# Entries provided
....

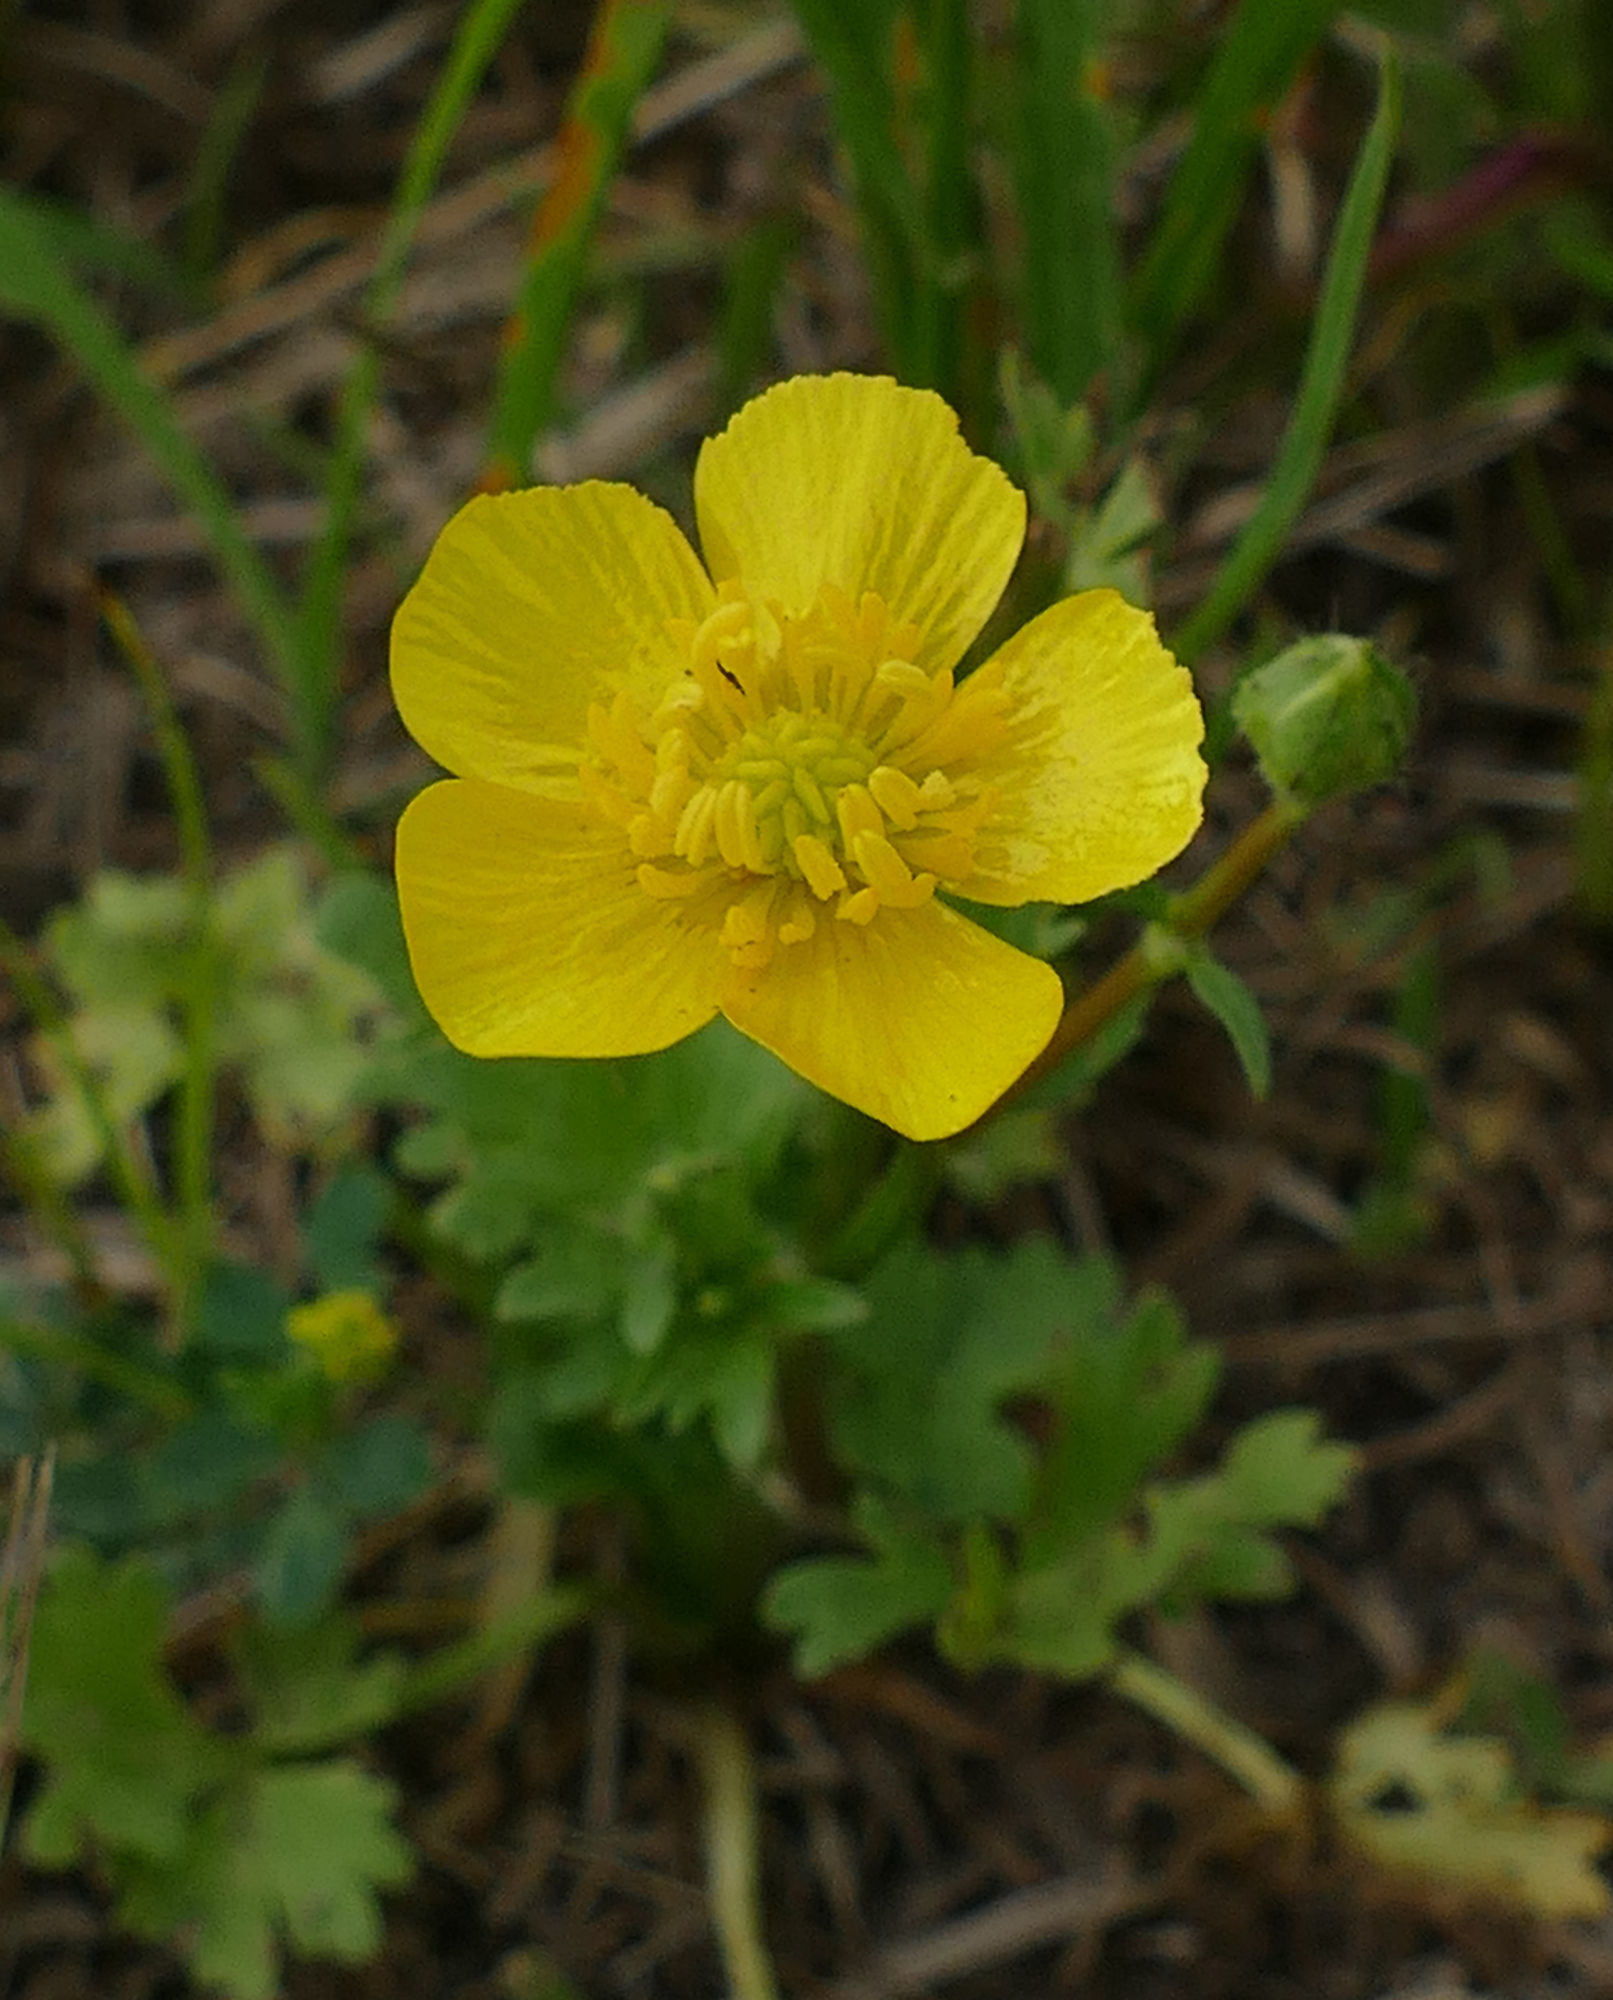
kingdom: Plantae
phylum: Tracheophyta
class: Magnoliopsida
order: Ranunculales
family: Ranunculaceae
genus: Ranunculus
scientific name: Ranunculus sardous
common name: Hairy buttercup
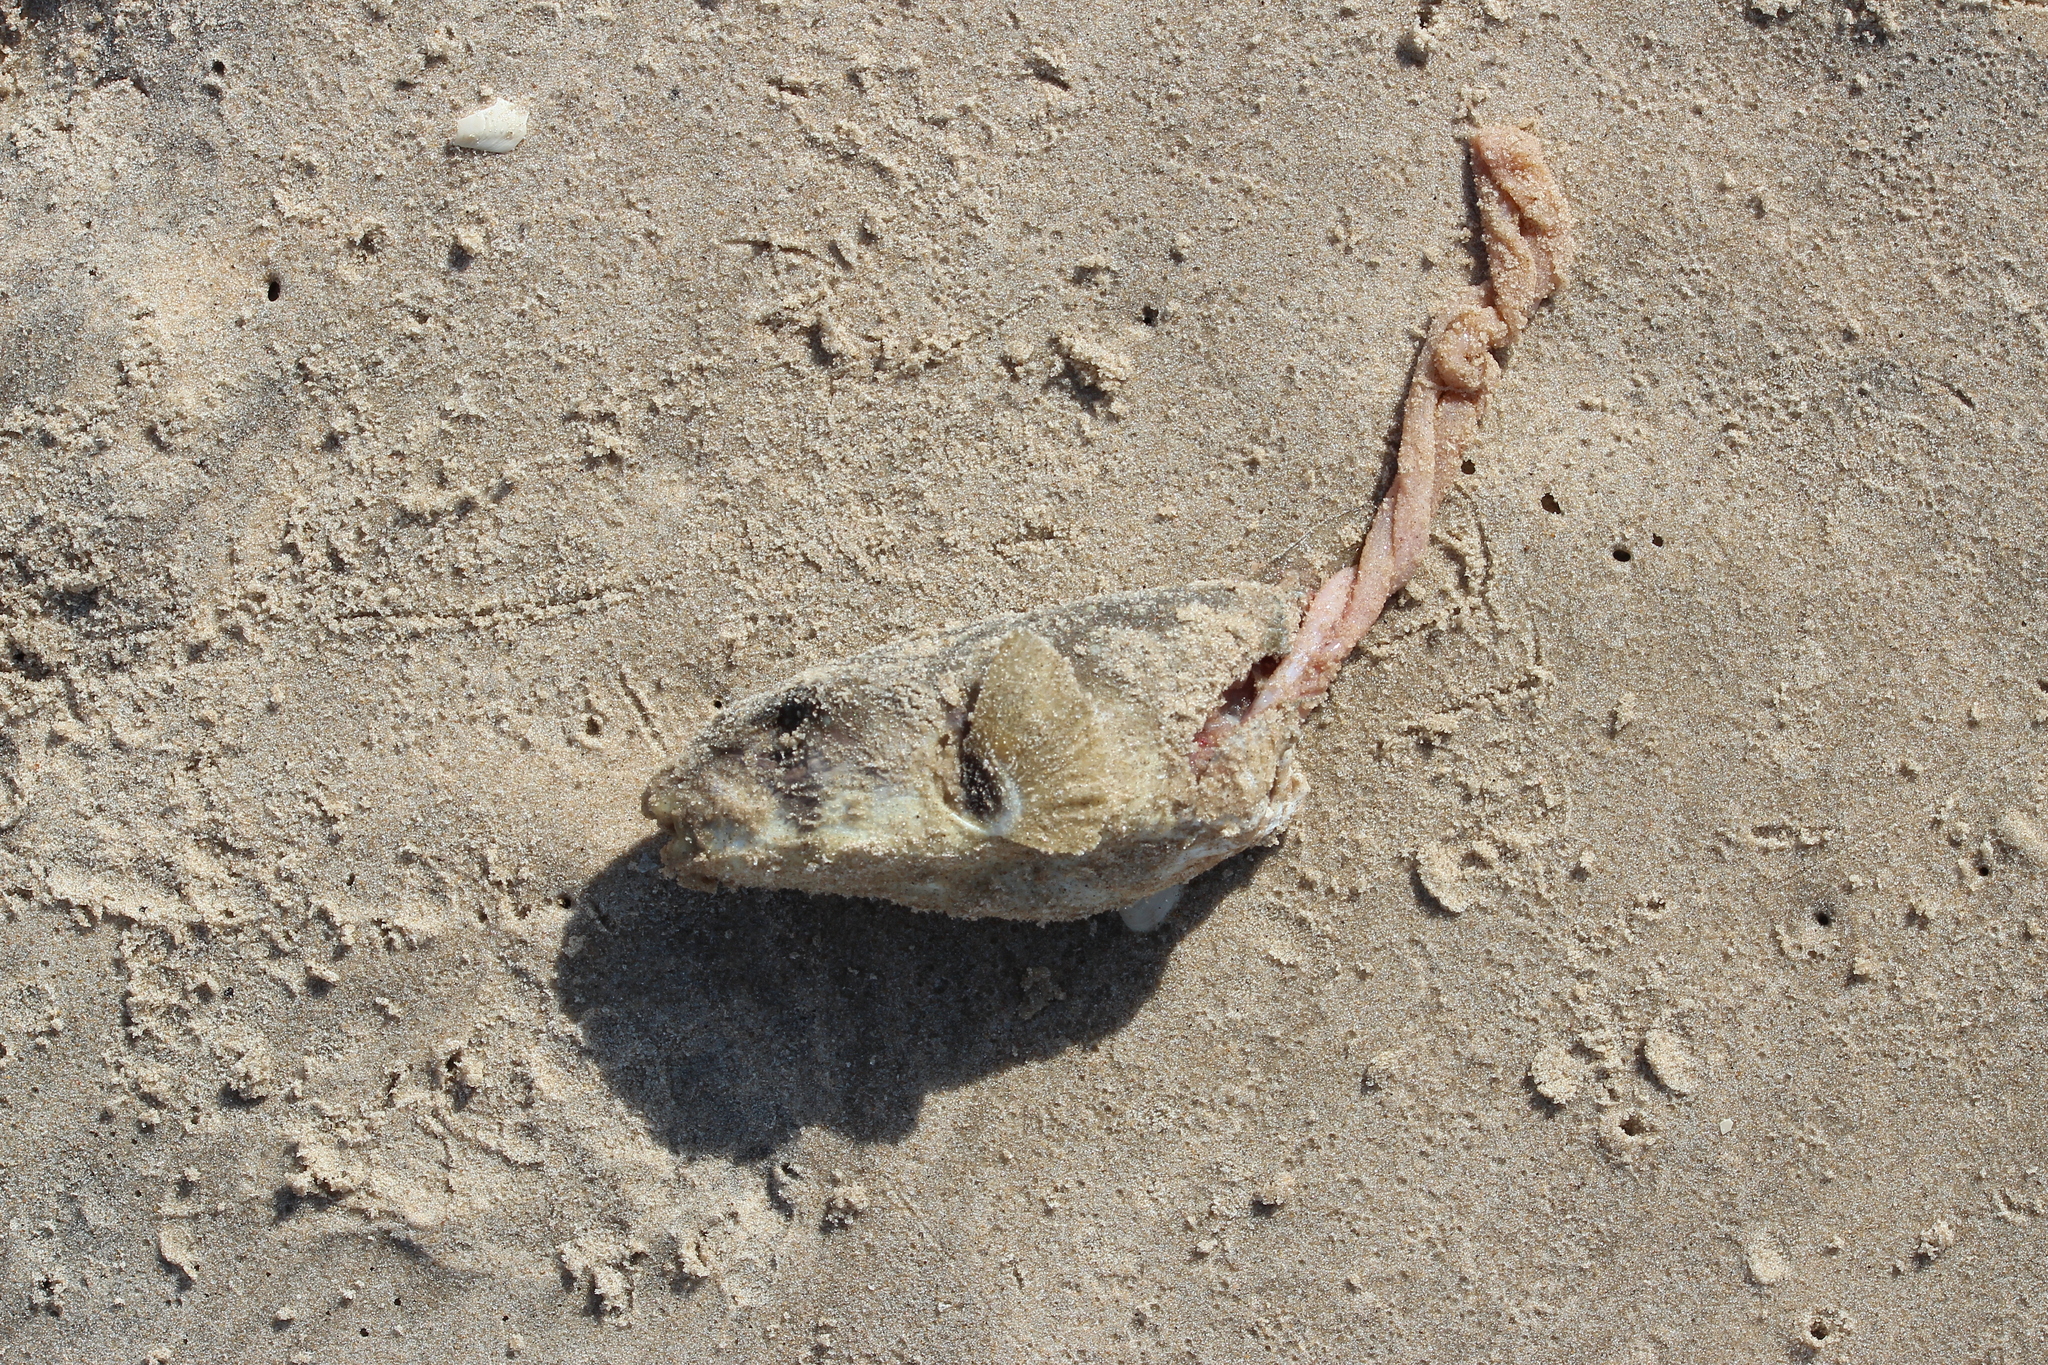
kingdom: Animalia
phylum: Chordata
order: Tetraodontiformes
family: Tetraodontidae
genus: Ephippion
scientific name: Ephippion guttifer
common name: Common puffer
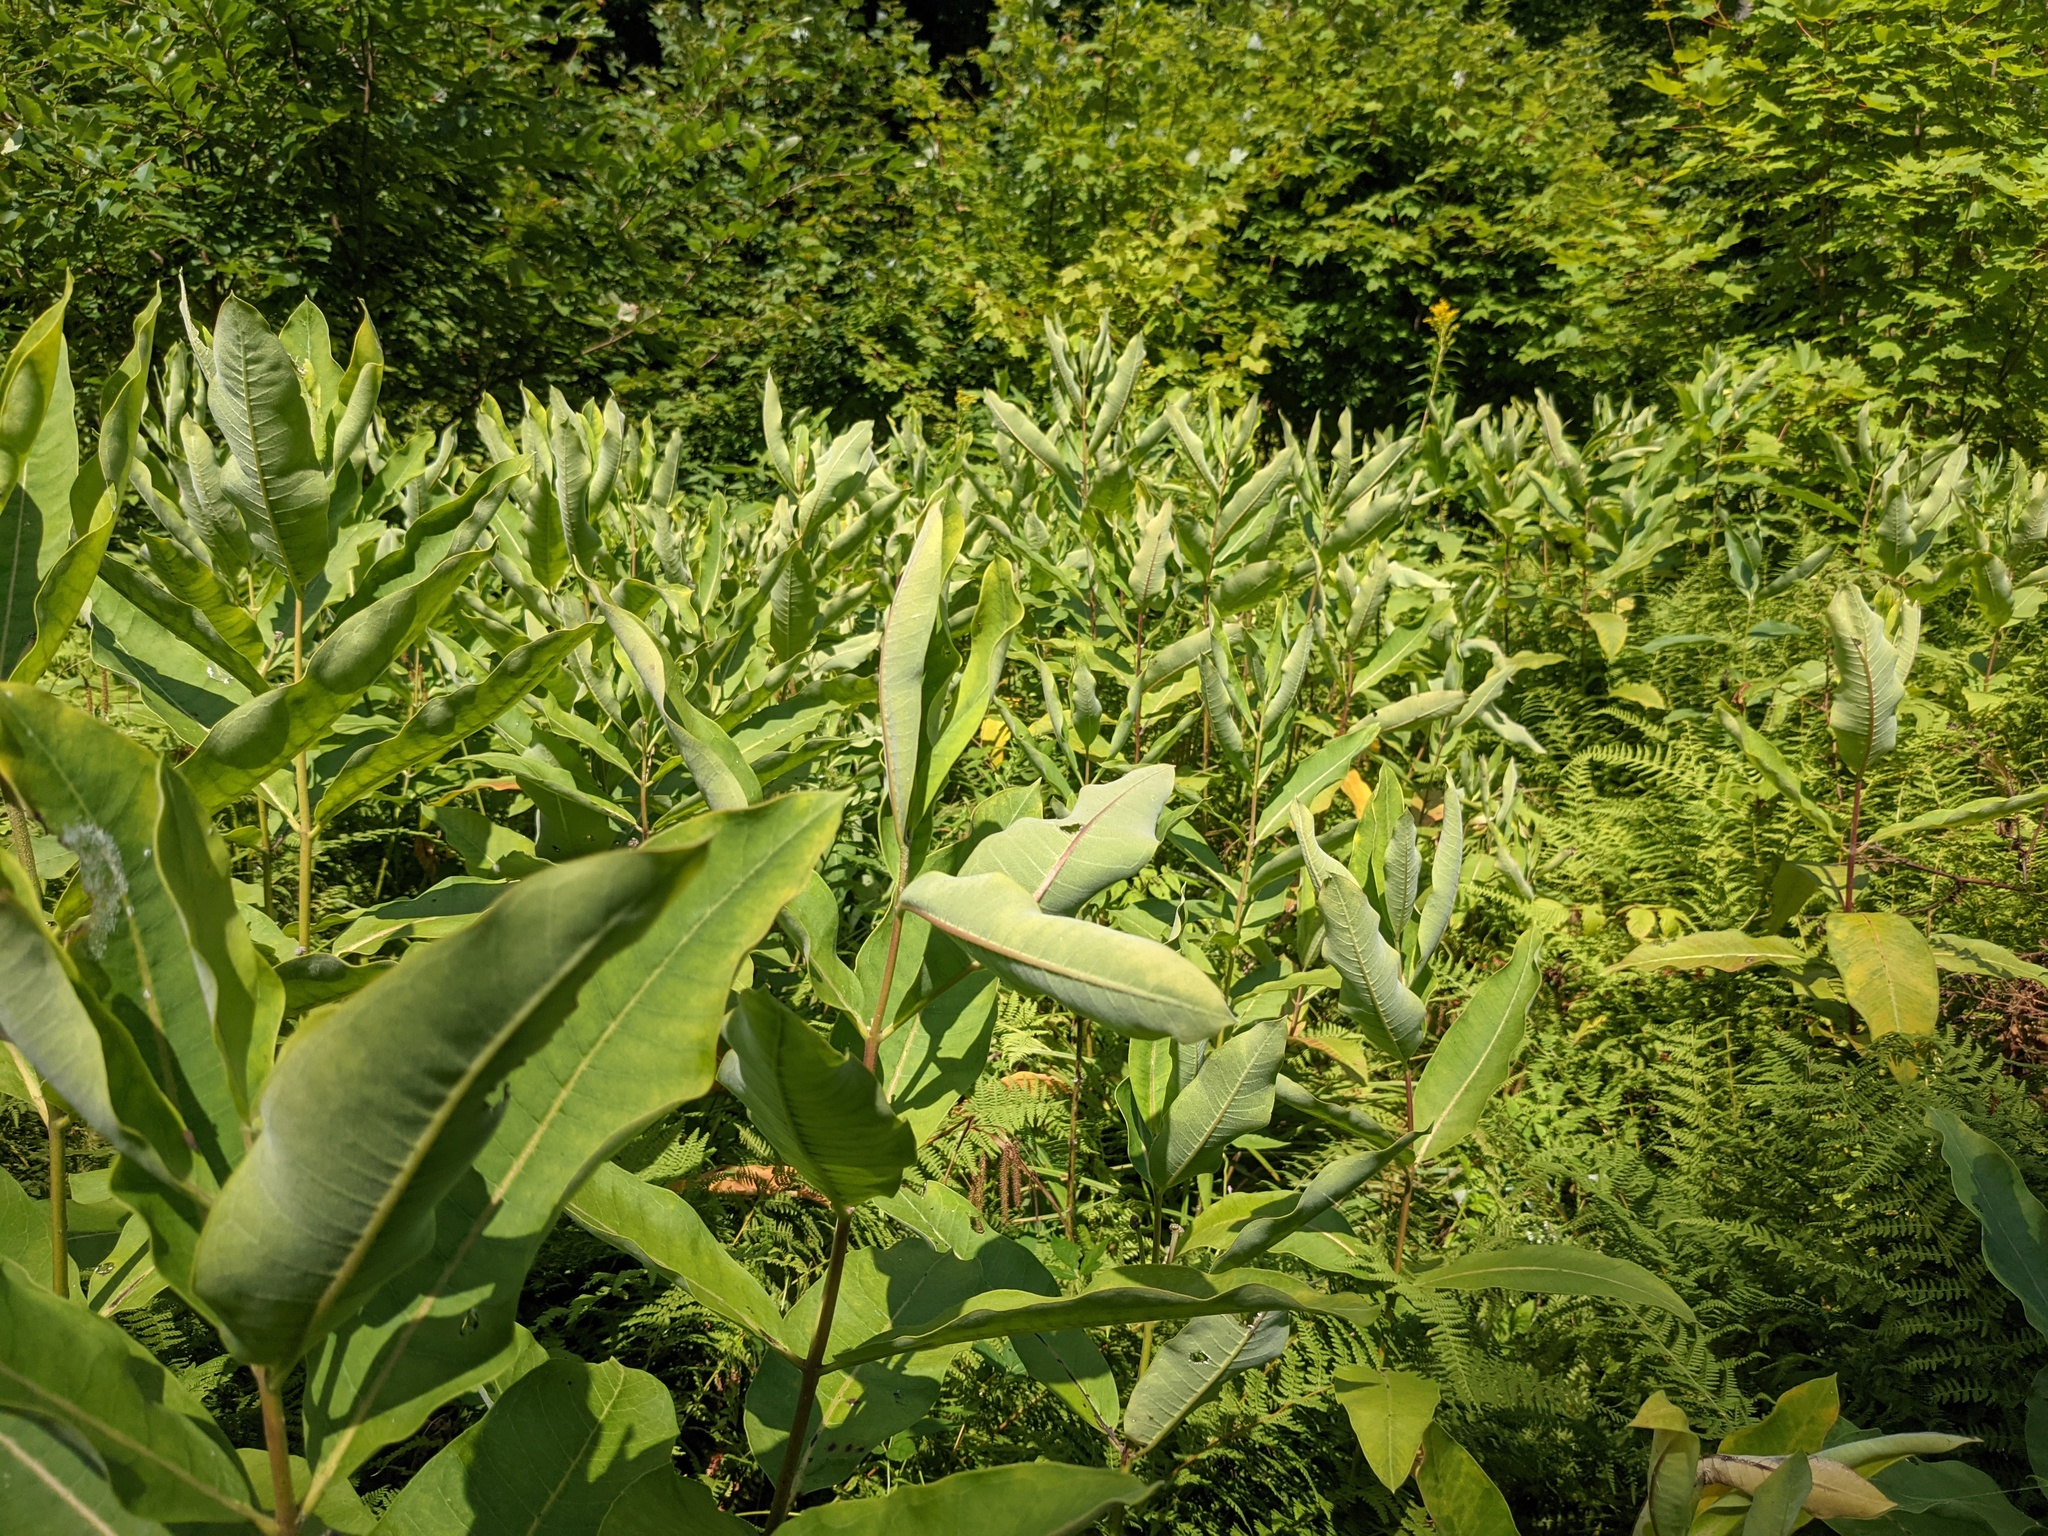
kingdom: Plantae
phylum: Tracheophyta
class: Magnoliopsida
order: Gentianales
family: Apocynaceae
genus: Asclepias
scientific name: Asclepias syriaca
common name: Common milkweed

....

# Work required
Copy the lines from the one holding "scientific name: Ephippion guttifer" through the last line, inclusive, substituting "vernacular name" for "common name" and changing nothing else. Leave the pictures out of your answer.

# Written response
scientific name: Ephippion guttifer
vernacular name: Common puffer
kingdom: Plantae
phylum: Tracheophyta
class: Magnoliopsida
order: Gentianales
family: Apocynaceae
genus: Asclepias
scientific name: Asclepias syriaca
vernacular name: Common milkweed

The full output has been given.